Alibaba Cloud monitoring first flagged “network access anomalies” at its Zone C Singapore facilities last Tuesday, September 10. It quickly became aware of a fire in progress and updated customers to reassure them that firefighters were on the scene to quench the reported lithium battery explosion and fire. It seems to have taken just 30 minutes for Alibaba to switch its cloud network and security products to use data centers elsewhere. However, it asked customers who had control over such things to migrate their production workloads ASAP.
Several hours later, on the day of the explosion and subsequent fire, Alibaba updated customers to announce some hardware was being affected by some “abnormalities in high-temperature environment.” Over 12 hours after the first reports on the network abnormalities, Alibaba implemented an emergency power shutdown in the affected building zones. It said that water spray from firefighting was “posing a risk of electrical short circuits.”

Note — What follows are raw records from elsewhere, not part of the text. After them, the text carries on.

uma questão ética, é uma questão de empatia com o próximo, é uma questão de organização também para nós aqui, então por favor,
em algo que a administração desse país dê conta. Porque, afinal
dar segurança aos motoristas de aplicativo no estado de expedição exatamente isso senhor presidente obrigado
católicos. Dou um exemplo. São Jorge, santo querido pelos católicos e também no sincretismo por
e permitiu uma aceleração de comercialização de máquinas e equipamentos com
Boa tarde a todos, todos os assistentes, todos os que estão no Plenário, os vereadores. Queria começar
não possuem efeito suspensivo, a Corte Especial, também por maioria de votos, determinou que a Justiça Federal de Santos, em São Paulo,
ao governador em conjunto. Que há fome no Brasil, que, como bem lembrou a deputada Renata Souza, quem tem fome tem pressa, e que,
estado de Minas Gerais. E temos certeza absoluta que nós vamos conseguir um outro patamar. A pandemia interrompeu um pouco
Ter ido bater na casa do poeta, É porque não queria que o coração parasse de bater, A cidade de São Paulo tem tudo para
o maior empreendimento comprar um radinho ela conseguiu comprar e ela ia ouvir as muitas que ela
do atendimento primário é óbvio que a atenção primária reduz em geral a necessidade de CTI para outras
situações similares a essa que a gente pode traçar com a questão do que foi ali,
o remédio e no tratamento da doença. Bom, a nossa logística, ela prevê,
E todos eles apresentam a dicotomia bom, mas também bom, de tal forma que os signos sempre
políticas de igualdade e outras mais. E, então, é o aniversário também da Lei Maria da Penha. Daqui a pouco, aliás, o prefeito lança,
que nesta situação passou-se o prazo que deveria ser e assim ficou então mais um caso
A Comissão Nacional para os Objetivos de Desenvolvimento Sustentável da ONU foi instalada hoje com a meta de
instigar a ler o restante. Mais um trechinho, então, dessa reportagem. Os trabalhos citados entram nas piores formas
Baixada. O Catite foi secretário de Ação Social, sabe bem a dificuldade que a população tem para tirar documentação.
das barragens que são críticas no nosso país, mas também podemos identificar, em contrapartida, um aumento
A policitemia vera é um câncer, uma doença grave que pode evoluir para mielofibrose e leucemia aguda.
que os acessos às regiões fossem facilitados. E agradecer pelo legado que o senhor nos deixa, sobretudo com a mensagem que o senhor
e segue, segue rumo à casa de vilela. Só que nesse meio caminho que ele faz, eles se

The Register revealed further details about the data center disaster via local Singaporean media. It recounted reports that firefighting robots were deployed – thus keeping personnel safe from any potential further explosions and toxic fumes. It also pointed out that service providers like Lazada and Bytedance (TikTok) have experienced significant disruptions while cloud resources were shuffled around.
The weekend saw the first engineering access to fire-affected machines since the day of the lithium-ion-fired catastrophe. An on-site team began preparations for drying the equipment, wiring, powering on, verification, debugging, etc.
According to Alibaba Cloud’s status page for the affected Zone C data center, all services are ‘normal’ at the time of writing. At worst, the status page indicates that 15 of the data center’s services were abnormal after the accident.